The Academy collaborated with the National Institutes of Arthritis, Musculoskeletal, and Skin Diseases (NIAMS) and held a think tank symposium on “Optimizing Clinical Use of Biologics in Orthopedic Surgery” on Feb. 15–17. 2018, at Stanford University to accomplish the following objectives:

  1. establish a clear, collective impact agenda for the clinical evaluation, use, and, optimization of biologics in orthopedics
  2. develop a guidance document on clinically meaningful endpoints and outcome metrics for the evaluation of biologics for common orthopedic problems

The symposium addressed key issues including poor definition of treatments and mechanisms of action; lack of standardized data and outcomes collection and reporting in existing clinical studies; and minimal evidence to support the myriad of ailments treated with these products. Leaders from clinical medicine, research, and government, as well as young investigators selected through a competitive process, participated in the event.

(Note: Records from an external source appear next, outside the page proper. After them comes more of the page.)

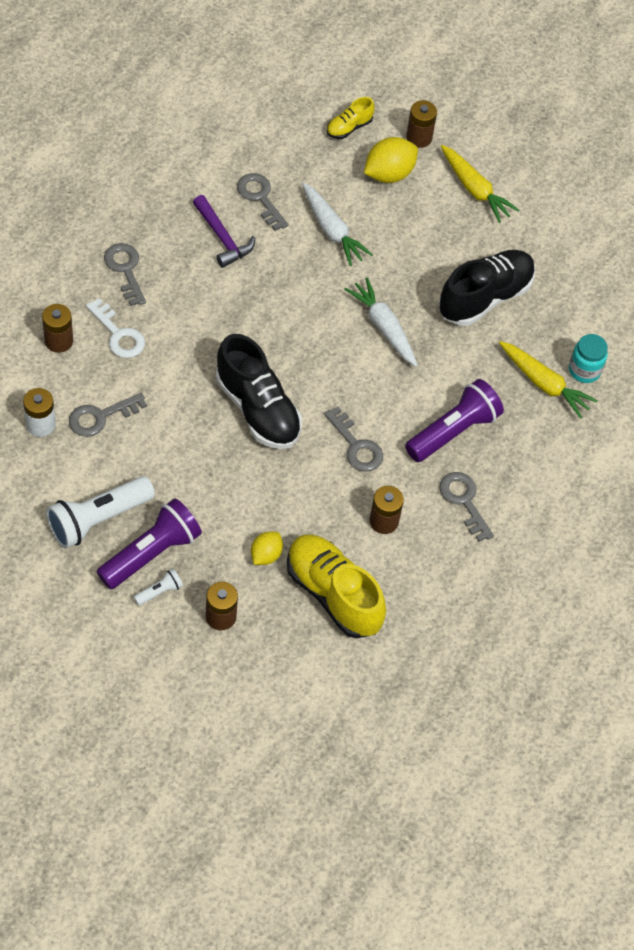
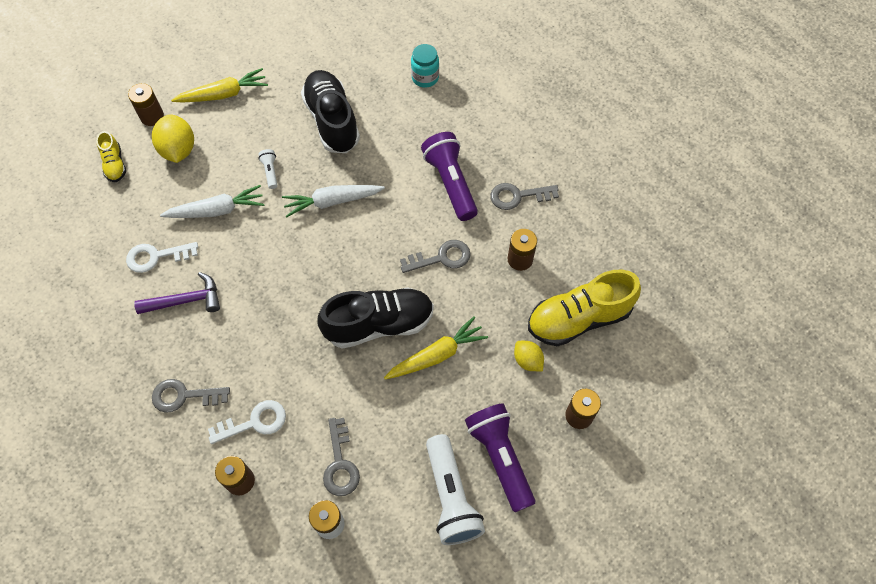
camera: 65 degrees left, 5 degrees up
white flashlight [134,569,183,606] -> white flashlight moved to [258,149,278,189]
grey key [237,173,288,231] -> white key [126,242,198,273]
yellow carrot [499,341,598,419] -> yellow carrot moved to [384,316,488,380]

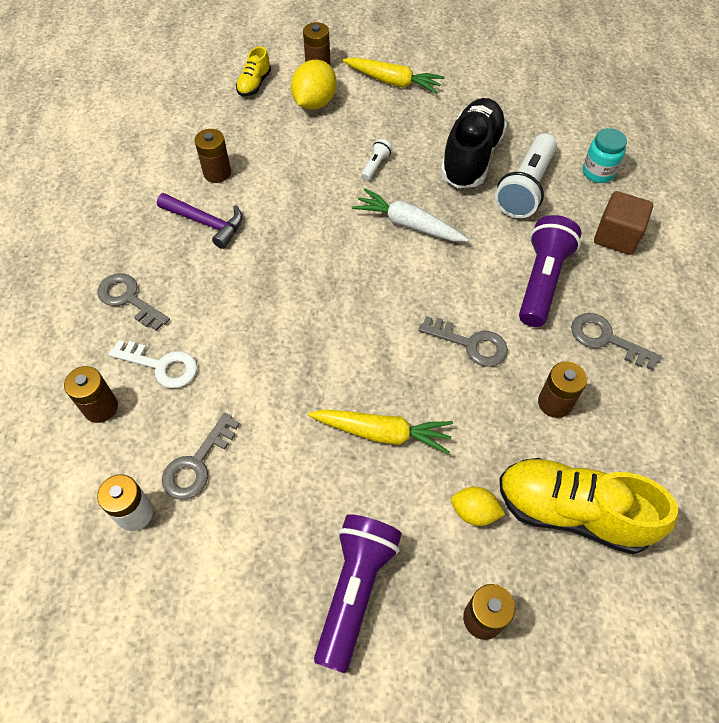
camera: 40 degrees right, 5 degrees down
white key [126,242,198,273] -> brown battery [195,129,231,183]
white carrot [160,185,264,218] -> none
black shoe [318,287,434,349] -> none
white flashlight [426,434,485,545] -> white flashlight moved to [495,133,557,218]
yellow lemon [514,341,544,371] -> yellow lemon turned 75 degrees counterclockwise [451,487,505,526]
none -> brown cube [594,191,653,255]

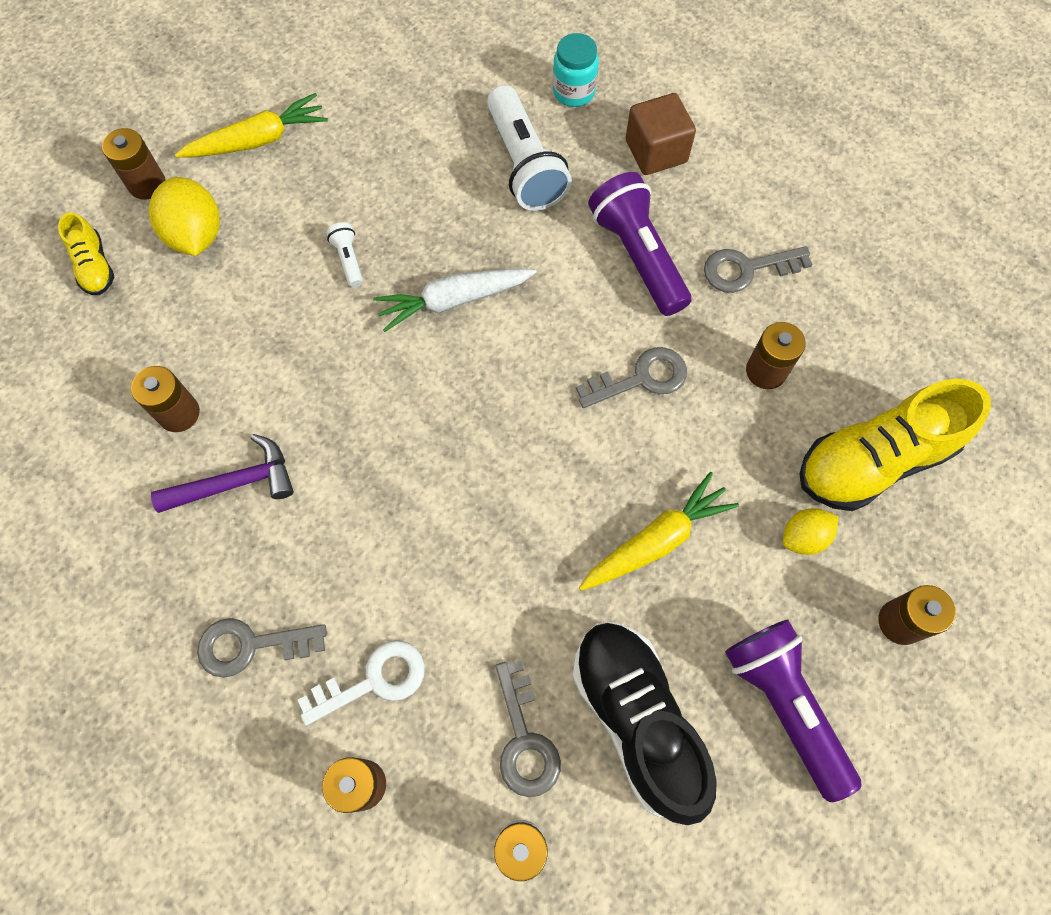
camera: 45 degrees left, 10 degrees up
black shoe [440,98,507,188] -> black shoe moved to [572,622,717,825]

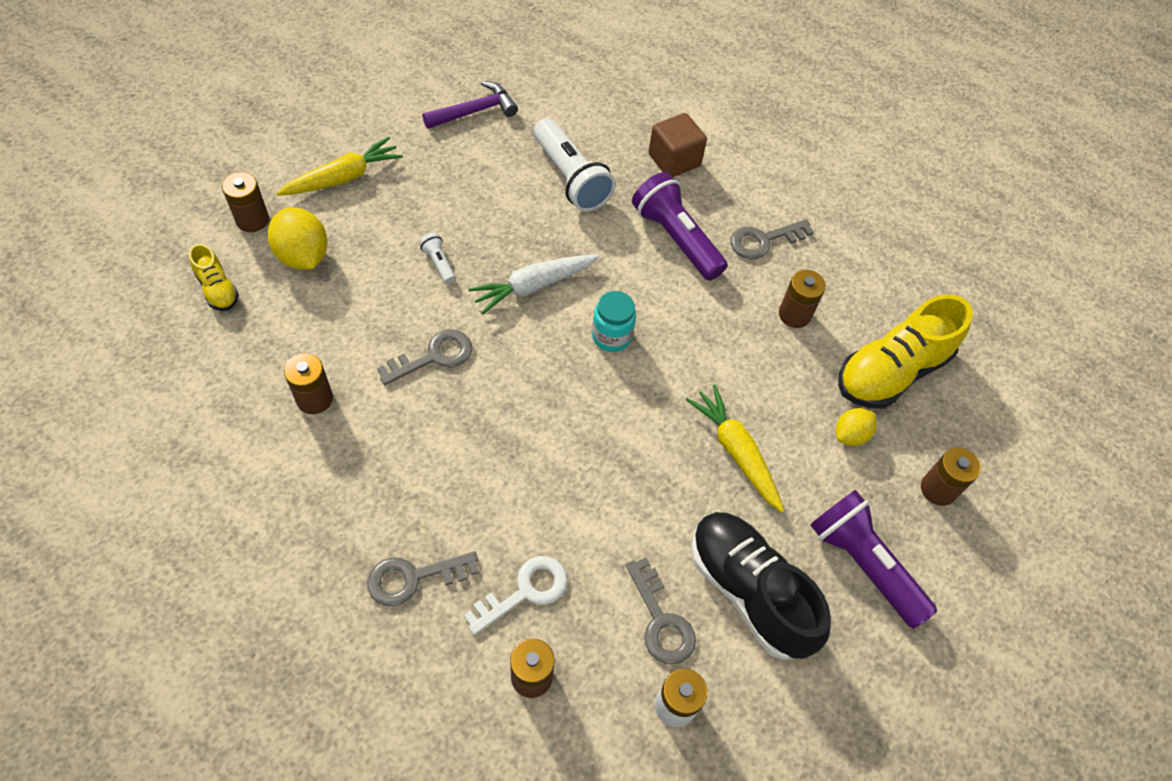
camera: 15 degrees left, 10 degrees down
purple hammer [151,434,294,513] -> purple hammer moved to [422,81,518,129]
turquoise jar [553,33,599,107] -> turquoise jar moved to [592,291,636,352]
grey key [576,347,687,408] -> grey key moved to [377,329,472,385]
yellow carrot [579,472,739,591] -> yellow carrot turned 75 degrees counterclockwise [686,384,784,512]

I am happy to be one of the first orthopedic surgeons in the Midwest limiting my practice to cellular orthopedics. Additionally, based on my model of having integrated patient care with outcomes surveillance as a joint replacement surgeon, anticipating and contributing to the new world of evidence-based regenerative medicine, I already have in place a cooperative venture allowing me to measure the platelets, growth factors and now stem cells that have been injected into a joint or the bone adjacent to that joint. I don’t know of any other practice or center that can make this claim. My team has entered into discussions to designate our model as the foundation for the future methodology of clinical evaluation, use and optimization of biologics in orthopedics.

As a patient, you have a choice to make: either respond to a marketing scheme or be educated and seek evidence before undergoing a “stem cell” procedure.